* _What is asked_:
**1.** Answer from the camper sale post:
(a) Near which city is the camper located?
(b) What interior does this 250RS have?
(c) Where is the unit kept during the winter months?
**2.** Pick up the camper sale post after its final sentence and keep writing it.

* _Text excerpt_:
# 2010 250Rs W/ Nice Upgrades And E2 Hitch



## Faups (Jul 15, 2009)

Hello,

We have decided to sell our almost new 2010 Keystone Outback 250RS. Camper is located near Ann Arbor, Michigan (SE Michigan).

Loaded 250RS - freshly waxed.

Lots of upgrades included with this sale.

Complete Equalizer 2 hitching system w/ 4 point anti-sway control
Brand new Fantastic Fan in the galley with MaxxAir fan cover 
Brand new winterization kit (just in case) 
Brand new battery cutoff switch installed
Custom hardwood bunkbed railing I made (it is removable and does NOT require drilling/screws)

Our 250RS has the Russet interior

This unit is stored indoors in a heated warehouse during the winter months in Michigan.

Non-smoking family - this camper has been well kept and is in like new condition.

* _Items_:
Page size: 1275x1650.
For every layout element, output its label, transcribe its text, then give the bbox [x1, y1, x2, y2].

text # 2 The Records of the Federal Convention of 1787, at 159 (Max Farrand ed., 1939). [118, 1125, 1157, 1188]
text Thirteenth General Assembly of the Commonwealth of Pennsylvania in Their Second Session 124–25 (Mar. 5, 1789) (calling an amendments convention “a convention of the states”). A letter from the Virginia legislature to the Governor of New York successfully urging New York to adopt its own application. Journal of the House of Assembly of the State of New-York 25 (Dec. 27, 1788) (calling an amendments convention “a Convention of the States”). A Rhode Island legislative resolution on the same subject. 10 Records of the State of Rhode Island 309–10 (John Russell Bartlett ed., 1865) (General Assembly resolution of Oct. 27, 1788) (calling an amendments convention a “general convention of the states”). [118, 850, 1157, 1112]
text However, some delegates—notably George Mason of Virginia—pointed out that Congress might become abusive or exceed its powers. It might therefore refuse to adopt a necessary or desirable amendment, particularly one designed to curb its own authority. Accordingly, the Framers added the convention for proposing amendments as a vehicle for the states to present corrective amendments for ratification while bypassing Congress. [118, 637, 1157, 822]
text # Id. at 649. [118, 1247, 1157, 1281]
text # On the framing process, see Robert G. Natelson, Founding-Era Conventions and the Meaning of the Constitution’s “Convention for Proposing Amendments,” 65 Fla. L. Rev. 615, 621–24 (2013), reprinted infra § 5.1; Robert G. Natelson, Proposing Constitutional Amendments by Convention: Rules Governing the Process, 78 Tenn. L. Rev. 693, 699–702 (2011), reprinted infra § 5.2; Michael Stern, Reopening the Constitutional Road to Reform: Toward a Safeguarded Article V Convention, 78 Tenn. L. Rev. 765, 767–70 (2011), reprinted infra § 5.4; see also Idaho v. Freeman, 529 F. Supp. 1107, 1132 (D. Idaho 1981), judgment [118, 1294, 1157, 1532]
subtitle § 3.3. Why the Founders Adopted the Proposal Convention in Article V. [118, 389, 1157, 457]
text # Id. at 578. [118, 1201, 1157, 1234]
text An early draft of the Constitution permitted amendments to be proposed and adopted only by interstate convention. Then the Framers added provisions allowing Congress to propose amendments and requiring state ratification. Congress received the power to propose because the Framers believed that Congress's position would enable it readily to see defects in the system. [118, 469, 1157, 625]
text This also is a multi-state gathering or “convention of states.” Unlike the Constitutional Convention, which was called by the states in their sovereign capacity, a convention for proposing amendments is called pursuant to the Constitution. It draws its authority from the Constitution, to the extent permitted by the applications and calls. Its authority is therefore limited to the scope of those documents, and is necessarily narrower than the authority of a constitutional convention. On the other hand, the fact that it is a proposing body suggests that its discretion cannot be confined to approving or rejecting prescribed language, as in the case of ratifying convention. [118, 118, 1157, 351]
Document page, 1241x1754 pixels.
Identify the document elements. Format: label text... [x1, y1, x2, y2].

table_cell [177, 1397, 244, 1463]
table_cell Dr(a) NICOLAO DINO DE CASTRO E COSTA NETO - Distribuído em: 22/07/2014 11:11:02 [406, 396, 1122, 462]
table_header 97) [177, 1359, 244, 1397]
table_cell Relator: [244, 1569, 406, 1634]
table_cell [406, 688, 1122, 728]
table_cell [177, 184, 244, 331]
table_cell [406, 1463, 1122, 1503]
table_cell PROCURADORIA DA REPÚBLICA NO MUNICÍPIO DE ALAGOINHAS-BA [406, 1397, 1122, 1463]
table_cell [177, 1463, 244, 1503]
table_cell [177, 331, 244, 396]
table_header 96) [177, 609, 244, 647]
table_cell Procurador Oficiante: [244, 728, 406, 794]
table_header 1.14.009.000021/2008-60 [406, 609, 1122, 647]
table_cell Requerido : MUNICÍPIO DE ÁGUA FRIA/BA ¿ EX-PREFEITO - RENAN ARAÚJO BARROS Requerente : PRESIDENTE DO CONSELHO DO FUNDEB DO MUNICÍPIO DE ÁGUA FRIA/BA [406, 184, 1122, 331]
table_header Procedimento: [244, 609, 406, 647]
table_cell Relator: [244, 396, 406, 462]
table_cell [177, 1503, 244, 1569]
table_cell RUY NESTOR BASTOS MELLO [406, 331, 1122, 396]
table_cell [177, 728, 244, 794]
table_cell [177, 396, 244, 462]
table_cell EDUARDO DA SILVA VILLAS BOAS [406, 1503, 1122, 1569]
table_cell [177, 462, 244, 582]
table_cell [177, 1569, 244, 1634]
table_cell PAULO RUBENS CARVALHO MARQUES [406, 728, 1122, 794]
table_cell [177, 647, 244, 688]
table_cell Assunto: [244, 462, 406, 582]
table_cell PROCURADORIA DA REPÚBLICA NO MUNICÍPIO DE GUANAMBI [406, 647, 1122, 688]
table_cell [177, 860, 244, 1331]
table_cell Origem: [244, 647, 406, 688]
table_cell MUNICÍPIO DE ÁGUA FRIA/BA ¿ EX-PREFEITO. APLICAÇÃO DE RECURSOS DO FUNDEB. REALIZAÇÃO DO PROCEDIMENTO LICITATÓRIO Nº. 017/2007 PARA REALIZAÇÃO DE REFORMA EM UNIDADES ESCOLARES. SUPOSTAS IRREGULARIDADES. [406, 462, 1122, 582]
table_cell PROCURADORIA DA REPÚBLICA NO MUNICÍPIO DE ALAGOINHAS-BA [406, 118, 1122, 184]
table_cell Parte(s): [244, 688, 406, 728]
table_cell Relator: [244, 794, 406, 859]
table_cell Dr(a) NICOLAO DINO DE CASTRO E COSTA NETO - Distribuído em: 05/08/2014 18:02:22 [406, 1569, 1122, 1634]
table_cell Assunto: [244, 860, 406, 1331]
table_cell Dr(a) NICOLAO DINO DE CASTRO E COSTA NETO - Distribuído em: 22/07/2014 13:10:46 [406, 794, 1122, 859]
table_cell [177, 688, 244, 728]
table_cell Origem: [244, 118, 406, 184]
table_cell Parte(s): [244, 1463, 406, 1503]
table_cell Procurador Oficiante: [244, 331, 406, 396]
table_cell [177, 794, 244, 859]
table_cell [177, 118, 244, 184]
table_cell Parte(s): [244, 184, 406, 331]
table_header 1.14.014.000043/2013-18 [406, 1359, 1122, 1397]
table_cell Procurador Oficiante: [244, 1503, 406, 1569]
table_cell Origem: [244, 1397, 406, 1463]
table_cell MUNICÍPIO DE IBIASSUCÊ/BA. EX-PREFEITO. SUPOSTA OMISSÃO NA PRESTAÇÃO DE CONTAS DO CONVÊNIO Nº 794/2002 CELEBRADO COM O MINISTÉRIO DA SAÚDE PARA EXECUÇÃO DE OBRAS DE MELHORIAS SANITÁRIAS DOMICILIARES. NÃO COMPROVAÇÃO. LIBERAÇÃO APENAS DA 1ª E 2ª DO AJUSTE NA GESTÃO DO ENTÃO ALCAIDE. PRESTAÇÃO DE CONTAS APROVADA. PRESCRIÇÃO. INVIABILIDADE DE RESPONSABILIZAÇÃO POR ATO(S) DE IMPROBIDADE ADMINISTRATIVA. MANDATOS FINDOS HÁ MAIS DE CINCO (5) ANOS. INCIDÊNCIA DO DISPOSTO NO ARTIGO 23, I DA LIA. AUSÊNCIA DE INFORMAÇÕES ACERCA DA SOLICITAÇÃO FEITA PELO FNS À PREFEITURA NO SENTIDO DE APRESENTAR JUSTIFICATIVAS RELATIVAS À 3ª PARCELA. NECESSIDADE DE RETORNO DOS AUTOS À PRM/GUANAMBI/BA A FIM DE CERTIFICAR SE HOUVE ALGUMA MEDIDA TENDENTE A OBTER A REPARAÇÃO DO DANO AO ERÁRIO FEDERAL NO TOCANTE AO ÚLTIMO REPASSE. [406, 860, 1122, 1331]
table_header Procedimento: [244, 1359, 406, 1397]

* _Responses by task_:
**1.**
(a) Ann Arbor, Michigan (SE Michigan).
(b) The Russet interior.
(c) Indoors in a heated warehouse.

**2.**
Comes with powered awning and powered rear king bed and dinette slide and loaded with options.

We only used this camper a handful of times - so this unit is still basically new (plus upgrades).

Please contact me with any questions or to set a time to view our camper.

Asking $18,900/obo

[email protected] yahoo .com or (734) 3 9 five-93 four 4

Thanks for looking!


----------



## Faups (Jul 15, 2009)

Unit is still available - now asking $18,495/obo...


----------



## Faups (Jul 15, 2009)

Sold this past fall.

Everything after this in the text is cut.